To date, artnaturals has not responded to multiple FDA attempts to discuss the contaminated hand sanitizers, including identification of the manufacturer, possible recalls, and the scope of the contamination. Therefore, as of October 4, FDA is urging consumers not to use any artnaturals hand sanitizers.

Benzene may cause certain types of cancer in humans. Animal studies show acetaldehyde may cause cancer in humans and may cause serious illness or death. Acetal can irritate the upper respiratory tract, eyes, and skin. While the exact risk from using hand sanitizer containing benzene, acetaldehyde, or acetal is unknown, FDA recommends consumers do not use products contaminated with unacceptable levels of benzene, acetaldehyde, or acetal.

Consumers who have products on this list of hand sanitizers should immediately stop using the product and dispose of it, ideally in a hazardous waste container. Do not pour these products down the drain or flush them. Contact your local waste management and recycling center for more information on hazardous waste disposal.
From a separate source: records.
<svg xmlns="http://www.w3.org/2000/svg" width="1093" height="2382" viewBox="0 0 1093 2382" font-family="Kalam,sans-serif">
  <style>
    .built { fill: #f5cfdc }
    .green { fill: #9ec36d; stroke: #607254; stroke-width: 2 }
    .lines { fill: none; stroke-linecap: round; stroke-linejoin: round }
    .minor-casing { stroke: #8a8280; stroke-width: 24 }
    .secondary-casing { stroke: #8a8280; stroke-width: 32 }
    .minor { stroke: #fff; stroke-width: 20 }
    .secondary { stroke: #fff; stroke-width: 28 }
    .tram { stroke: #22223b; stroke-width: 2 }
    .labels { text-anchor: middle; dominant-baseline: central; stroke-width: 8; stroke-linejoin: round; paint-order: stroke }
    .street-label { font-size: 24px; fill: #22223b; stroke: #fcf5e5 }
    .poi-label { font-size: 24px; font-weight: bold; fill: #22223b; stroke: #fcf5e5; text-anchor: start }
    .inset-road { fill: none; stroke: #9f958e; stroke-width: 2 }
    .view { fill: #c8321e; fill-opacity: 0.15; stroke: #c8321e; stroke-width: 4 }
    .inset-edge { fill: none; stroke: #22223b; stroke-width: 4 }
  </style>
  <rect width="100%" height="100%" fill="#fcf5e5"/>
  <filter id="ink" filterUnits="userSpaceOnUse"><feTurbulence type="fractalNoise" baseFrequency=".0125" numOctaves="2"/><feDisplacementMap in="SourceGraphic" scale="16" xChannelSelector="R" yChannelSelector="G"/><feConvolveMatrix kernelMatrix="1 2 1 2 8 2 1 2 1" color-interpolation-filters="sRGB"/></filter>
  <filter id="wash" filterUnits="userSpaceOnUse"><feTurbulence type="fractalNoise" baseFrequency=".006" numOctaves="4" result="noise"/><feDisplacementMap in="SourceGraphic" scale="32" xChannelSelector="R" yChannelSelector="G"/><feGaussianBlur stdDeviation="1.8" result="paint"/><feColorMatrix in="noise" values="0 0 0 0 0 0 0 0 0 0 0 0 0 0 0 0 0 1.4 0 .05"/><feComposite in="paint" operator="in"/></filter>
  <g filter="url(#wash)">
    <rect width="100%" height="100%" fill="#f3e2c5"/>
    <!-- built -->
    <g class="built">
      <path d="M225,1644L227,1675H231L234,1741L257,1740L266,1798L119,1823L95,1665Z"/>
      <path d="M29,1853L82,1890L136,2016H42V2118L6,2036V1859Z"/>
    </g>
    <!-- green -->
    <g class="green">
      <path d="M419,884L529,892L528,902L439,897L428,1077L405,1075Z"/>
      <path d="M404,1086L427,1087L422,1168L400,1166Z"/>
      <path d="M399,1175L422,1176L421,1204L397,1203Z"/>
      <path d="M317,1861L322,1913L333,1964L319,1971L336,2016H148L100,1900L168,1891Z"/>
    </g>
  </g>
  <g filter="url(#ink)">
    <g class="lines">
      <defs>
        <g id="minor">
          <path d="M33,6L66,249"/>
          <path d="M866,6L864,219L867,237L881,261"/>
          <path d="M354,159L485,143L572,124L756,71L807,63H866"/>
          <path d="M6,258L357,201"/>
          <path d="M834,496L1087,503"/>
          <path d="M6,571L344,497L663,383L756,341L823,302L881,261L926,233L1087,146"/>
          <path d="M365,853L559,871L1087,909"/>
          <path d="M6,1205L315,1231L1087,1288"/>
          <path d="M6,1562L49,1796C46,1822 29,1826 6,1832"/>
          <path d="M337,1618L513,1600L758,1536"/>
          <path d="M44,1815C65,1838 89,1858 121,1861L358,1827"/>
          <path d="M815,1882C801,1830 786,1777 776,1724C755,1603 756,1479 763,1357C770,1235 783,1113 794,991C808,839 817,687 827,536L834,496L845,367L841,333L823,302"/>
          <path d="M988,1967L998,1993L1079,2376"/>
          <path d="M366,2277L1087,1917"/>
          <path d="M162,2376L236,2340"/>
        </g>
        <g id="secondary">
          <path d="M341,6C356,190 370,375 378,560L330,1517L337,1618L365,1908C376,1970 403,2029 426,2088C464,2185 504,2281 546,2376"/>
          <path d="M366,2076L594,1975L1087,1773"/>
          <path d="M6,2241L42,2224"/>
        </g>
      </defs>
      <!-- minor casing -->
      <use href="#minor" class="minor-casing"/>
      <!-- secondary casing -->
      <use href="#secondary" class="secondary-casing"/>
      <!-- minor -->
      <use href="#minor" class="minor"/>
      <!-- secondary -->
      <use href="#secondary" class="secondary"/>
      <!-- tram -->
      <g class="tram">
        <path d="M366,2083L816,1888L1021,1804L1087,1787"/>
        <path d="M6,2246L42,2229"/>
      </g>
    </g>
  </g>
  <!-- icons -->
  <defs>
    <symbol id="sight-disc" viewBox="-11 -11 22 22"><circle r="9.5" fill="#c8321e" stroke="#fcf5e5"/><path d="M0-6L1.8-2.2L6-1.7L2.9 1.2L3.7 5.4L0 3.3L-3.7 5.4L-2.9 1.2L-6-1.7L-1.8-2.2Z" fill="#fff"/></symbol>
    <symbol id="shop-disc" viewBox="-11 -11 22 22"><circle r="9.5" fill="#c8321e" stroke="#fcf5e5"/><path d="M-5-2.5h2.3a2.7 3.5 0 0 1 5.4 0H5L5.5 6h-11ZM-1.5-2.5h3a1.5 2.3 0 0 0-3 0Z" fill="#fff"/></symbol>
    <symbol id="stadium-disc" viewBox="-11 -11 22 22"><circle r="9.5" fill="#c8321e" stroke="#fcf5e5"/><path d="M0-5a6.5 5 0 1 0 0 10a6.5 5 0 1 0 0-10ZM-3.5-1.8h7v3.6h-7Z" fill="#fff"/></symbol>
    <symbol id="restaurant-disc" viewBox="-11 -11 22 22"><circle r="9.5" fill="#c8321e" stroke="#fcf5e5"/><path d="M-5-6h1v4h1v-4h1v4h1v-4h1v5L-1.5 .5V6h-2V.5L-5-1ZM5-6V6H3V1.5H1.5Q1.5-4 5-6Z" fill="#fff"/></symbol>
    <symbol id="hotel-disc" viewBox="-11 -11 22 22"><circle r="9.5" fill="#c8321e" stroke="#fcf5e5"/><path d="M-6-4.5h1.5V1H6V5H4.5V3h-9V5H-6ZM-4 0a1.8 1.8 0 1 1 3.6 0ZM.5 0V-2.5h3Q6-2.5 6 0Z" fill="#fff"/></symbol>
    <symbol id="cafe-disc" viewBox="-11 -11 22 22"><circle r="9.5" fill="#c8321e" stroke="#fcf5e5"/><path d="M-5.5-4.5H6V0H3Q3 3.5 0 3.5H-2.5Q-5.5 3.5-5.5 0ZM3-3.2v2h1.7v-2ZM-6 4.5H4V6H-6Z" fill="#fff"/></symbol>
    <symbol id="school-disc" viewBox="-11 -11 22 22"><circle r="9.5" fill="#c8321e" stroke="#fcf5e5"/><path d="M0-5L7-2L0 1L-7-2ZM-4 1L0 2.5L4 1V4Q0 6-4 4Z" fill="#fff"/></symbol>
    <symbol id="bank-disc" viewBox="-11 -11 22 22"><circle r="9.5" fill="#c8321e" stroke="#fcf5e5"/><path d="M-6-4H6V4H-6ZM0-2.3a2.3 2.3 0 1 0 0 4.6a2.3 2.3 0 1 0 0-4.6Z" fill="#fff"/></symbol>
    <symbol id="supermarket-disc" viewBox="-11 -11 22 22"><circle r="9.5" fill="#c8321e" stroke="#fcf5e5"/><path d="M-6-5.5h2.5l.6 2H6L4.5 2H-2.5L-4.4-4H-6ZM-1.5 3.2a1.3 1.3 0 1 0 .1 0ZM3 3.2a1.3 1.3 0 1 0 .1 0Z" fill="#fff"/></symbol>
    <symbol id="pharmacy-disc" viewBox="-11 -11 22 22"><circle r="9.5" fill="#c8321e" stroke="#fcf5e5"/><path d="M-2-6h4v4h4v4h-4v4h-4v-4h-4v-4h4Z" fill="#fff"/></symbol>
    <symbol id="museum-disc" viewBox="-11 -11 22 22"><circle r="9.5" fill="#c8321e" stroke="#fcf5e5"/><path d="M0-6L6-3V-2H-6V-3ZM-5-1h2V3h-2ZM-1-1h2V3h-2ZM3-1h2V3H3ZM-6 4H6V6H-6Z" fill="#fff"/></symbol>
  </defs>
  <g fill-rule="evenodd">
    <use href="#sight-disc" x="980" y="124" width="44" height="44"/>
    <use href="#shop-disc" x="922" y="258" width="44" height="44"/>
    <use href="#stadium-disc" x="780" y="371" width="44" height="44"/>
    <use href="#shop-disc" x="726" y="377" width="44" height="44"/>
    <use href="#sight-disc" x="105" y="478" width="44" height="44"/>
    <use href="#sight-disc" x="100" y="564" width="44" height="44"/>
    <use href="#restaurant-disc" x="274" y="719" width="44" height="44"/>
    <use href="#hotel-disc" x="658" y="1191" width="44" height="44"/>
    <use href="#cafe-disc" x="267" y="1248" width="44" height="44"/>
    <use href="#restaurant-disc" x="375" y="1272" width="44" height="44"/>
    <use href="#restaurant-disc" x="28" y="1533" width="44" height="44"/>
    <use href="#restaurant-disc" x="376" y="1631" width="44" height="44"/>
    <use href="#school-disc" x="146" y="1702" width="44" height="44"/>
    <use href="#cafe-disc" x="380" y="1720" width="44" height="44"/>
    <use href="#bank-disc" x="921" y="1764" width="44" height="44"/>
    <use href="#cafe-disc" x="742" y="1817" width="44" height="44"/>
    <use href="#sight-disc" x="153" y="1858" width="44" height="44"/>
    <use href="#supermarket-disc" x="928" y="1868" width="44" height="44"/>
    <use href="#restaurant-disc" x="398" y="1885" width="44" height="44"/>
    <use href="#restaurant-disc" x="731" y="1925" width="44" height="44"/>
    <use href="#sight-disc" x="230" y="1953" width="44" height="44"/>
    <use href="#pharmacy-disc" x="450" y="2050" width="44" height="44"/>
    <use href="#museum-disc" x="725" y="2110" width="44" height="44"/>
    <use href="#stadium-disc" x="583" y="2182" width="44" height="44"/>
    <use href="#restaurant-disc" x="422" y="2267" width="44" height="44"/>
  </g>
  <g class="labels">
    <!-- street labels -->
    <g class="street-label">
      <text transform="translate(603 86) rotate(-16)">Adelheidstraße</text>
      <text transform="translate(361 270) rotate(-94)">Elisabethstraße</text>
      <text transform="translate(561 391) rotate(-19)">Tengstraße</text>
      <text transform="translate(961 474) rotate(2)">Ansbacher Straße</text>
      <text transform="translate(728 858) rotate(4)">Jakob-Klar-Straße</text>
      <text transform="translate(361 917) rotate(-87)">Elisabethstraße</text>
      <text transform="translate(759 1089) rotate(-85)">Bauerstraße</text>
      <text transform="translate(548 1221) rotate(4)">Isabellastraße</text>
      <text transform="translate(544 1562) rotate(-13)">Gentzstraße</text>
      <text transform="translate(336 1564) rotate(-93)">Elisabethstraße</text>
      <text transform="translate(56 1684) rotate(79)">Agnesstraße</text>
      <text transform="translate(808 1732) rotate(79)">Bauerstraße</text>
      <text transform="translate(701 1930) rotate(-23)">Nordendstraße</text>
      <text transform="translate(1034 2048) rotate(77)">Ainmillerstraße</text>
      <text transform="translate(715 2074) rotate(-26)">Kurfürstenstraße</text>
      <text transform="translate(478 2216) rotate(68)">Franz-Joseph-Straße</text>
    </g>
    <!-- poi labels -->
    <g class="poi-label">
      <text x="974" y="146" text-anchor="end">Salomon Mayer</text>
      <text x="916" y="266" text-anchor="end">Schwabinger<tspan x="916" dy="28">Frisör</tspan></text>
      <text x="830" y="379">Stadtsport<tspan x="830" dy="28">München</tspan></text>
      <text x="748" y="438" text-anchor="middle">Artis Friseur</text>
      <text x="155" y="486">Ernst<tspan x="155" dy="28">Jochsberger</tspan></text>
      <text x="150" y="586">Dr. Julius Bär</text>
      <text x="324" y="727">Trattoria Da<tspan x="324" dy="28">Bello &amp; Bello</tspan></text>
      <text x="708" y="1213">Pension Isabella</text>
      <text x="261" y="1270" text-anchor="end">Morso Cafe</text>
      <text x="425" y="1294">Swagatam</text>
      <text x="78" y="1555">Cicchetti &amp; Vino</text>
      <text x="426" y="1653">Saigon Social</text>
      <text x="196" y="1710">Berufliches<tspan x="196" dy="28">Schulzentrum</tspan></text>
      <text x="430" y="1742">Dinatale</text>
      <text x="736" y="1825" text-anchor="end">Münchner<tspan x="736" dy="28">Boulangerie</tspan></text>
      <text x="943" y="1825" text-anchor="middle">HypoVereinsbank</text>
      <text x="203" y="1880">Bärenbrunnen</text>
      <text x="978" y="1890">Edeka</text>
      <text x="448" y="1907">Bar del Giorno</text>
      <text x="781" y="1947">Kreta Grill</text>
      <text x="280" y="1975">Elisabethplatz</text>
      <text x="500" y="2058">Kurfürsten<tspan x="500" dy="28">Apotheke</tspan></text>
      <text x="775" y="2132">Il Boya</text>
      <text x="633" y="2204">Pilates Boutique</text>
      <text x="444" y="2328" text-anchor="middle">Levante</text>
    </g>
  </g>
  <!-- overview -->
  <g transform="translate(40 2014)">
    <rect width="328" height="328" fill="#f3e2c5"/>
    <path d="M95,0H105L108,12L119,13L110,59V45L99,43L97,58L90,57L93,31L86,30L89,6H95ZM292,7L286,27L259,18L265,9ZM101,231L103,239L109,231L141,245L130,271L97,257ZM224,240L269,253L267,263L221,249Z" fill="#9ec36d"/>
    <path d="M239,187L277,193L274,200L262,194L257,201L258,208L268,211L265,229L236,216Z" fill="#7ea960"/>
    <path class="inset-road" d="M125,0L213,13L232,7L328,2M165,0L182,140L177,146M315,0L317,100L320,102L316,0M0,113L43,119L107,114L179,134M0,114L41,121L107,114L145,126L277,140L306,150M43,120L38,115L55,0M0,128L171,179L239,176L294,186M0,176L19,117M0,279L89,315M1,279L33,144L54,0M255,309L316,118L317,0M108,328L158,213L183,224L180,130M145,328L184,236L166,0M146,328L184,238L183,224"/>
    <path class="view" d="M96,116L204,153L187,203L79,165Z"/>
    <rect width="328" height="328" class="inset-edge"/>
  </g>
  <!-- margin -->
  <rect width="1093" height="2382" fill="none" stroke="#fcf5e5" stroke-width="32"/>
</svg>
FDA reminds consumers to wash their hands often with soap and water for at least 20 seconds, especially after going to the bathroom; before eating; and after coughing, sneezing, or blowing one’s nose. If soap and water are not readily available, the Centers for Disease Control and Prevention (CDC) recommend consumers use an alcohol-based hand sanitizer that contains at least 60 percent ethanol (also referred to as ethyl alcohol).

FDA encourages health care professionals, consumers and patients to report adverse events or quality problems experienced with the use of hand sanitizers to FDA’s MedWatch Adverse Event Reporting program (please provide the agency with as much information as possible to identify the product):

Complete and submit the report online; or
Download and complete the form, then submit it via fax at 1-800-FDA-0178.